### Problem details
Please return, character for character, the part of the material that opens at its very first line and closes with the line containing "locality: In Aegypti inferioris desertis.", including both of those lines.

### Data to process
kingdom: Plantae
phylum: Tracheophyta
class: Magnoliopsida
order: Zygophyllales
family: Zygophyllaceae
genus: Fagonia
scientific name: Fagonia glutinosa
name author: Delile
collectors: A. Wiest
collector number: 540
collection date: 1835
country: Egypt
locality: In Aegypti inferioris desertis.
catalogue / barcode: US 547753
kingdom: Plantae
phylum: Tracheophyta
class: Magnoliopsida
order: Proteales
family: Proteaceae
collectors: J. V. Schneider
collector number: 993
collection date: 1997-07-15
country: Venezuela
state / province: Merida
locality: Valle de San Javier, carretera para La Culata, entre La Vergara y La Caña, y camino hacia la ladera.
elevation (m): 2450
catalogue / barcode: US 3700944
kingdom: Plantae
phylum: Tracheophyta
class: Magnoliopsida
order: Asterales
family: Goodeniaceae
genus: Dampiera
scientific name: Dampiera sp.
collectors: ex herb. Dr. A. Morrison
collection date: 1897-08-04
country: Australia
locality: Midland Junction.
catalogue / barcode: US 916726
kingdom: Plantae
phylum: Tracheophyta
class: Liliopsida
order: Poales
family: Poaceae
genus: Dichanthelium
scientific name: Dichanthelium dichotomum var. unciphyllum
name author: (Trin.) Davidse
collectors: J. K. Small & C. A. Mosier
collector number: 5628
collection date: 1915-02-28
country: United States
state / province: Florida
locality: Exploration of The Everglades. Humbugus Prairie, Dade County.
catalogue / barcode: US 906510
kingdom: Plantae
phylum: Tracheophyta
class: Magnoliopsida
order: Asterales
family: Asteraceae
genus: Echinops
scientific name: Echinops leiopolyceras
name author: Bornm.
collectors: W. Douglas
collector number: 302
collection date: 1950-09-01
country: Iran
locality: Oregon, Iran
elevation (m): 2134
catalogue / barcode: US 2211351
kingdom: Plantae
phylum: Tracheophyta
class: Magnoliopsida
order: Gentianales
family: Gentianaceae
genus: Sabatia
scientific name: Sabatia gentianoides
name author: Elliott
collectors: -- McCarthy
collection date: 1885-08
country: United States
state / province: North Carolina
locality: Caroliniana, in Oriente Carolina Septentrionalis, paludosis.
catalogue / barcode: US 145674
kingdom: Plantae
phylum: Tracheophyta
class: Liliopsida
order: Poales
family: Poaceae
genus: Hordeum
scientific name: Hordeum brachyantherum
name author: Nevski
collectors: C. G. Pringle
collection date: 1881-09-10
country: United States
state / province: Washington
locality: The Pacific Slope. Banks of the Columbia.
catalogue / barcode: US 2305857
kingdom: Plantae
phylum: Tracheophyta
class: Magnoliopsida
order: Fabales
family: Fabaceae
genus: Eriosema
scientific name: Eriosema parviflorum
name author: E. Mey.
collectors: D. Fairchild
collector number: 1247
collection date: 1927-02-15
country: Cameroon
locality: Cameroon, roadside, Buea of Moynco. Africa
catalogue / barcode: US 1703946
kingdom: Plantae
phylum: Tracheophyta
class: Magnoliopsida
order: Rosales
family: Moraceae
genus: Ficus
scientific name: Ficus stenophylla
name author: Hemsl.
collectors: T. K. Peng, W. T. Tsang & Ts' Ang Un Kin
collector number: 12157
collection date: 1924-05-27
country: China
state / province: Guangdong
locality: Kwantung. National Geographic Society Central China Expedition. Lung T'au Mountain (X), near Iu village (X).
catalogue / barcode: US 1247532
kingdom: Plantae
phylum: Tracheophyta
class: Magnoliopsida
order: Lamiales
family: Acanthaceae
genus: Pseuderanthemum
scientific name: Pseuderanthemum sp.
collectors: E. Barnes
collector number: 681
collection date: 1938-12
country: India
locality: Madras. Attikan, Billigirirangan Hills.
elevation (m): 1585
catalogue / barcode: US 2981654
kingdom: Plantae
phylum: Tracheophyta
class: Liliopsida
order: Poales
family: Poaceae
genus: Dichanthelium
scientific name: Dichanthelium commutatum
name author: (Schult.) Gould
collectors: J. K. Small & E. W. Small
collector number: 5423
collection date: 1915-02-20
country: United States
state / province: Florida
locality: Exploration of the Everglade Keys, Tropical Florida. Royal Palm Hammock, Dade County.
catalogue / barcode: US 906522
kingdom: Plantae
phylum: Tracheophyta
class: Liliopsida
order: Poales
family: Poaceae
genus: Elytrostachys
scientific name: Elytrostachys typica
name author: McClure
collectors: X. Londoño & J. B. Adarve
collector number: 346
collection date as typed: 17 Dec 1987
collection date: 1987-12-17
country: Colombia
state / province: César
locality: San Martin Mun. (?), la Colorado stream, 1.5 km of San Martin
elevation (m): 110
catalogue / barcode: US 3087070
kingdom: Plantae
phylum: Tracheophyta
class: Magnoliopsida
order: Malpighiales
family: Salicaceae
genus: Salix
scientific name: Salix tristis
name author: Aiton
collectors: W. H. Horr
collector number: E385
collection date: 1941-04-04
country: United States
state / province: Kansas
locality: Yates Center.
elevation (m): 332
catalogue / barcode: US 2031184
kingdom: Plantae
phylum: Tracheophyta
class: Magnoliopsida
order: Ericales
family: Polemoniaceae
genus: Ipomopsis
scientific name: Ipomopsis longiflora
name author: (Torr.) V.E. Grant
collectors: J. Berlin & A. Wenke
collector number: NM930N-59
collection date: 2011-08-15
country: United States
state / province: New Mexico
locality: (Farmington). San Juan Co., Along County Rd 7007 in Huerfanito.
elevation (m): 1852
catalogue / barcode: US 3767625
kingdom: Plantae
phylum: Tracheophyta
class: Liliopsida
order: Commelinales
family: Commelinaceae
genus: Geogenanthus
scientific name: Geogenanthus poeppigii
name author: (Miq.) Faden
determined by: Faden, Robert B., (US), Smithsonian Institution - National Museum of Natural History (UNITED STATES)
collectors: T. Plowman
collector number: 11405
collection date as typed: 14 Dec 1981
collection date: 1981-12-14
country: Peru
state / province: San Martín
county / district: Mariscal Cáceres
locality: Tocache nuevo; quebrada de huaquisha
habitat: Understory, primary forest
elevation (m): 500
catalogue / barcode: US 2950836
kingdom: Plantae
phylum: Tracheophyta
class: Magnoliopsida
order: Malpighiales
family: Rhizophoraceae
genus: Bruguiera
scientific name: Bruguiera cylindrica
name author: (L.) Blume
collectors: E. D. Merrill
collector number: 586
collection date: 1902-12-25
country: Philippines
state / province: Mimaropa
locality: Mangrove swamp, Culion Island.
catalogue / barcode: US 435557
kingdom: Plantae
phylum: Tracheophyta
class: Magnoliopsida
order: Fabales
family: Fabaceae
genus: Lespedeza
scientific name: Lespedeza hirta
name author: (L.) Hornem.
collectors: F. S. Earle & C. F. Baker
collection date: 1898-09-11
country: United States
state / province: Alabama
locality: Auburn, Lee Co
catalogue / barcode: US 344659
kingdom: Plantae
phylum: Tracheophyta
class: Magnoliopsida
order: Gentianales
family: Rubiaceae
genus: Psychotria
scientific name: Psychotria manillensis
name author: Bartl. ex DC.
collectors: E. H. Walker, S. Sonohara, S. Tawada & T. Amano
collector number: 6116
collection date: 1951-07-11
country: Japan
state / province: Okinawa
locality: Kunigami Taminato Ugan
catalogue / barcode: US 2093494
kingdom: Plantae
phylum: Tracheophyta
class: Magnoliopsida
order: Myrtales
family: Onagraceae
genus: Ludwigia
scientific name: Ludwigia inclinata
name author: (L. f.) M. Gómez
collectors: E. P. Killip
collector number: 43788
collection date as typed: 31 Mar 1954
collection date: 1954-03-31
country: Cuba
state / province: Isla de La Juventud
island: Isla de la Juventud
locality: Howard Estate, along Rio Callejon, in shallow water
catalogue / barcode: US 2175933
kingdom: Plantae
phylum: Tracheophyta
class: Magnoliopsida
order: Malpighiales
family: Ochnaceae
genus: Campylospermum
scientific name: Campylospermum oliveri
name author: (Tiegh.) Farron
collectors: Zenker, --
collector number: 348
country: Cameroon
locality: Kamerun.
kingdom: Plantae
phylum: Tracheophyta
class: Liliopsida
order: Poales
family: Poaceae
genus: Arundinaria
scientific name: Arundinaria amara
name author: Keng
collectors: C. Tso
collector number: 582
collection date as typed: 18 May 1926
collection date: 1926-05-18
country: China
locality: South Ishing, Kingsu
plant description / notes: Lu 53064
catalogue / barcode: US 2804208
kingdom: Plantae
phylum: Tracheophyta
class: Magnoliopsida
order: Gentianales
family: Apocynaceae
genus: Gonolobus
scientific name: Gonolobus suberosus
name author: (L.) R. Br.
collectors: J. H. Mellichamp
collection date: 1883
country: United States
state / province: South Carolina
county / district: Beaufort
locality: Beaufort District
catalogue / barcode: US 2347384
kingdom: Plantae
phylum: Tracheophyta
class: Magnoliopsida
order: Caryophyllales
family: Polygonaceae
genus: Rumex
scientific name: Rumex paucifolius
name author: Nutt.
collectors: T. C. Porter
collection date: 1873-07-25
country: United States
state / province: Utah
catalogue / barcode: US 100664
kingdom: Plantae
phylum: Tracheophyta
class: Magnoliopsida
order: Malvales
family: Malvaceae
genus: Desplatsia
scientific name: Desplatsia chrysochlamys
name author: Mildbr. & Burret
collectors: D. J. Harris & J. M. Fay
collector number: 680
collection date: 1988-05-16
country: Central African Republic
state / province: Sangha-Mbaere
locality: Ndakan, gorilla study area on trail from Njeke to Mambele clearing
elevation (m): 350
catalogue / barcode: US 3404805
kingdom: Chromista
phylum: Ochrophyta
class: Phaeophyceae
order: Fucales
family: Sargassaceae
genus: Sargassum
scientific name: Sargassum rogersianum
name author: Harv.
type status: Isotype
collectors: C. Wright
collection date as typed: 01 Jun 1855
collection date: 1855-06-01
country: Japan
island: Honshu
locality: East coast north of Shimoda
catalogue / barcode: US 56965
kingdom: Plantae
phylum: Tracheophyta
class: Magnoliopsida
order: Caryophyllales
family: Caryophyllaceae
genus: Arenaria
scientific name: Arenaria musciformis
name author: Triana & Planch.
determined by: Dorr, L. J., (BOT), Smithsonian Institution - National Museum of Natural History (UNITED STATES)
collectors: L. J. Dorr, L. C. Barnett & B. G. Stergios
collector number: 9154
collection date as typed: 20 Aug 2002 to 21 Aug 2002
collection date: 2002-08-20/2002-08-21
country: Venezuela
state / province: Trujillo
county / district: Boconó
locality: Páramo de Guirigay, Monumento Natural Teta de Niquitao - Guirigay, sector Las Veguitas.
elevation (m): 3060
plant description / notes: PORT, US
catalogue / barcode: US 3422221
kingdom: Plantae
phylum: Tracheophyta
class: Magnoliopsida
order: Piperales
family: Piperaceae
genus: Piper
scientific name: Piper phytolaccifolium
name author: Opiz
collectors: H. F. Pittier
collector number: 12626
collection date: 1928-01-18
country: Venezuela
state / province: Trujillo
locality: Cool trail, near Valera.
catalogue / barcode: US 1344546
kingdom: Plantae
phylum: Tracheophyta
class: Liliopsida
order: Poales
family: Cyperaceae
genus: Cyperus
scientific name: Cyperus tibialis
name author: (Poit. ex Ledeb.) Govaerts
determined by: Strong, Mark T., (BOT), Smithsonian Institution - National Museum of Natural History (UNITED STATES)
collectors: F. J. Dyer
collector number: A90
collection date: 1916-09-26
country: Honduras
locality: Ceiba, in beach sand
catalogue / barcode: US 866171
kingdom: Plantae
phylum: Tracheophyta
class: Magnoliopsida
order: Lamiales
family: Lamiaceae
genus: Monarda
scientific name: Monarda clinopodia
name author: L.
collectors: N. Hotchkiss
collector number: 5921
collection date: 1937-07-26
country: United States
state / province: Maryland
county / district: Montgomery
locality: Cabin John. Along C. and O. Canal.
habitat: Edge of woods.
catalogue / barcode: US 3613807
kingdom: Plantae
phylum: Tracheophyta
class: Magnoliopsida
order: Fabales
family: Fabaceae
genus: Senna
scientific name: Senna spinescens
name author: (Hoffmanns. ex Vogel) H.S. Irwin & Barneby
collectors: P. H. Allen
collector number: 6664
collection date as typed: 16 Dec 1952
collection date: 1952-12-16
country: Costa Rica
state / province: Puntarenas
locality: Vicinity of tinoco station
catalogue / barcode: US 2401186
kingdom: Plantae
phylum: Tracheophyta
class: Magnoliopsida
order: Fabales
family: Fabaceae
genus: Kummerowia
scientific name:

### Final result
kingdom: Plantae
phylum: Tracheophyta
class: Magnoliopsida
order: Zygophyllales
family: Zygophyllaceae
genus: Fagonia
scientific name: Fagonia glutinosa
name author: Delile
collectors: A. Wiest
collector number: 540
collection date: 1835
country: Egypt
locality: In Aegypti inferioris desertis.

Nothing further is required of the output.